This would be a good thing if I was in dire need of penicillin because I’m pretty sure I could cultivate a decent batch of antibiotics from the mold growing in there. But when you’re looking for a snack, former food that is now black and hairy is not really all that appetizing.
My problem is, I have one of those top-freezer refrigerators, so I practically have to sit on the floor to see what’s on the bottom shelf. Because of this, I will often jam a lot of food down there, but then forget to check back in a timely manner to see if the leftovers are, in fact, still food, or have been transformed into ET.

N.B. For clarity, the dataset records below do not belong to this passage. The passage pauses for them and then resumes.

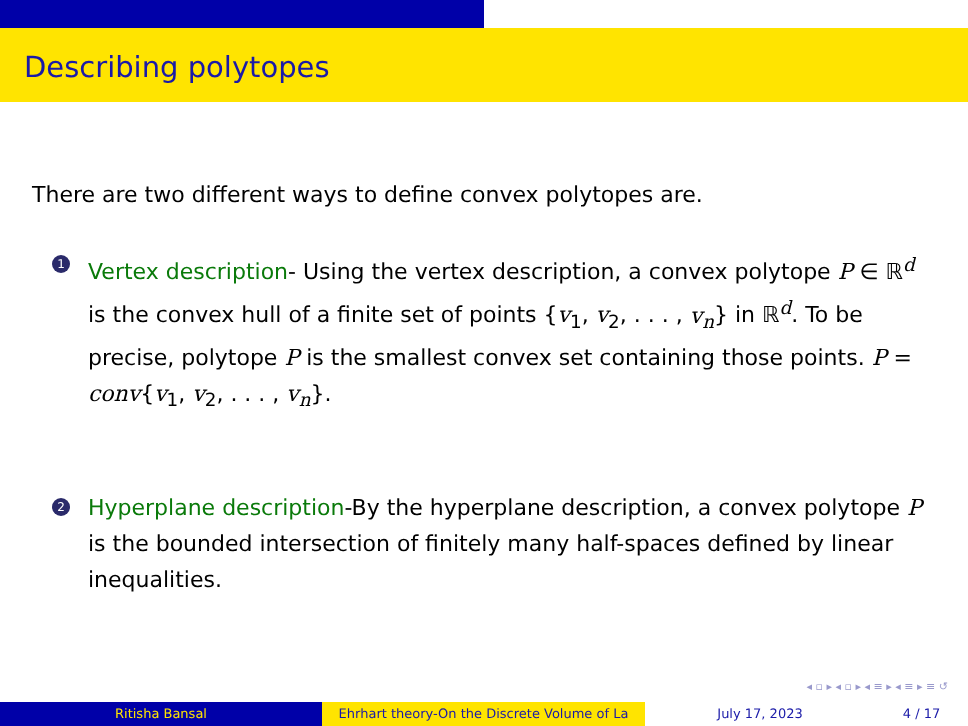Describing polytopes
There are two different ways to define convex polytopes are.
1 Vertex description- Using the vertex description, a convex polytope P ∈ ℝ<sup>d</sup> is the convex hull of a finite set of points {v<sub>1</sub>, v<sub>2</sub>, . . . , v<sub>n</sub>} in ℝ<sup>d</sup>. To be precise, polytope P is the smallest convex set containing those points. P = conv{v<sub>1</sub>, v<sub>2</sub>, . . . , v<sub>n</sub>}.
2 Hyperplane description-By the hyperplane description, a convex polytope P is the bounded intersection of finitely many half-spaces defined by linear inequalities.
◂ ▫ ▸ ◂ ▫ ▸ ◂ ≡ ▸ ◂ ≡ ▸ ≡ ↺
Ritisha Bansal Ehrhart theory-On the Discrete Volume of La July 17, 2023 4 / 17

Our first indication that something is amiss is a noxious smell emanating from the vicinity of the refrigerator. By the time our eyes start to tear up when we enter the kitchen, we know that something truly bad is lying in wait behind the refrigerator door. So then, the sniffing game begins. First I start with the milk because that is usually the first to turn. Then I sniff my way through various cheeses and yogurts; down to the lettuce in the crisper which may have turned dark green and slimy while it was hidden in the drawer.
That is when I will notice the food container on the bottom shelf, shoved in the back next to the jar of pickles and other things I always buy that never get eaten.
Slowly, nervously, I will peel back the lid of the container — just enough to catch sight of something that may have evolved to such a degree that it could possibly push the lid open the rest of the way, jump out of the plastic container, and go on to propagate into a new species known as “Meatloafus Erectus” — a new breed of Hamburger Helper which can walk on two feet and communicate with other forms of ground beef.
Having found the culprit, I then face the daunting task of cleaning the nasty mold-and-food encrusted plastic container. If it had been filled with something tomato sauce-based, I either immediately toss it in the garbage or accept the fact that my formerly clear containter is now and will forever be pink. If I decide to keep it, it gets soaked, boiled, thrown in a NASA decontamination chamber, and then run through the dishwasher at scorching temperatures where it will then be completely disinfected and also melted into a useless blob of plastic.
Then I will vow to never leave leftover food in the refrigerator ever again.
Unless, of course, someone gets sick and we need some penicillin.